FORT MYERS, Fla. — Almost everything on Fort Myers Beach feels makeshift.

What You Need To Know

  • Hurricane Ian devastated the Fort Myers area in September 2022

  • Fort Myers Beach councilman Bill Veach said that although the town is recovering, the process has been slow

  • Some residents are optimistic yet realistic about the future of Fort Myers

Anyone currently living in a house on the island likely has an RV parked out front, helping to provide the necessities the house can’t offer.

Most restaurant owners operate out of tents in parking lots, attempting to feed the residents and workers while bringing some money into the business.

And the local government holds meetings in a temporary location, near the former town hall that is now destroyed and destined for demolition.

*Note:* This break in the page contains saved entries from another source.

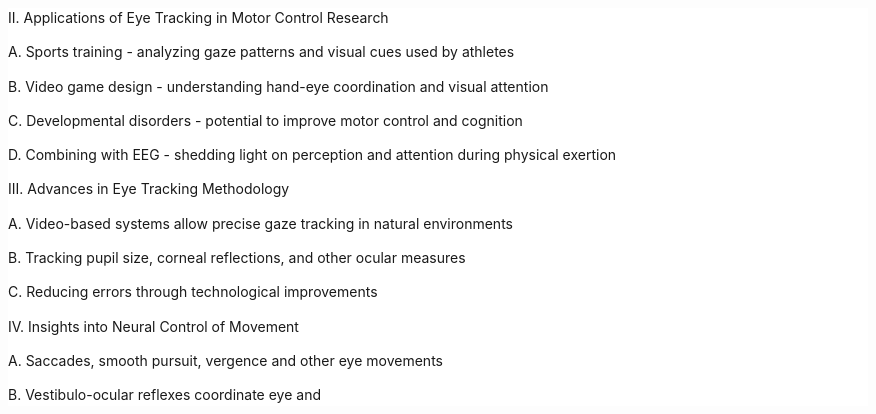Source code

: II. Applications of Eye Tracking in Motor Control Research

A. Sports training - analyzing gaze patterns and visual cues used by athletes

B. Video game design - understanding hand-eye coordination and visual attention

C. Developmental disorders - potential to improve motor control and cognition 

D. Combining with EEG - shedding light on perception and attention during physical exertion

III. Advances in Eye Tracking Methodology 

A. Video-based systems allow precise gaze tracking in natural environments

B. Tracking pupil size, corneal reflections, and other ocular measures

C. Reducing errors through technological improvements

IV. Insights into Neural Control of Movement

A. Saccades, smooth pursuit, vergence and other eye movements

B. Vestibulo-ocular reflexes coordinate eye and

It’s reality in the town of 6,000 full-time residents on Estero Island. Fort Myers Beach was one of the hardest hit areas when Hurricane Ian roared onshore last September. Recovery has been incremental and slowed by red tape.

“The construction trucks and the nails being hammered are going to be the sound of the beach for the next few years,” said Bill Veach, a Fort Myers Beach town councilman.

Veach lost his beachfront cottage to the storm. He found portions of the house three blocks away. Only his nearby garage withstood Ian’s storm surge and wind: it now sports a watermark 15 feet off the ground.

Damages like that are a common sight on Fort Myers Beach now, flanked by piles of concrete that needs to be disposed of. But Veach says the debris that remains nine months after the storm is nothing compared to where they were in the immediate aftermath of the hurricane.

“The debris removal was critical,” Veach said. “You can’t start to rebuild when you’ve got someone else’s house in your hard.”

But even with less debris blocking the way, the rebuilding process has been slow, stalled by disputes with insurance companies. Still, there are some signs of progress and recovery on the island, with the sight and sound of construction crews doing work on many houses and businesses.

Publix scheduled a re-opening on Fort Myers Beach for May 25. The Liki Tiki Barbeque restaurant re-opened at a new building in May as well, having moved from a beachside location that Ian wiped out.

“I still won’t drive down the beach because it hurts,” says Gordan Stojkoski, the owner at Liki Tiki.

Yet, Stojkoski is optimistic about the future of Fort Myers Beach, citing the opening of the Margaritaville Resort – slated for late 2023 – as the centerpiece of the recovery. But he’s also realistic. He said that it would take years to fully make it back.

“Anybody that thinks differently is just lying to themselves,” Stojkoski said.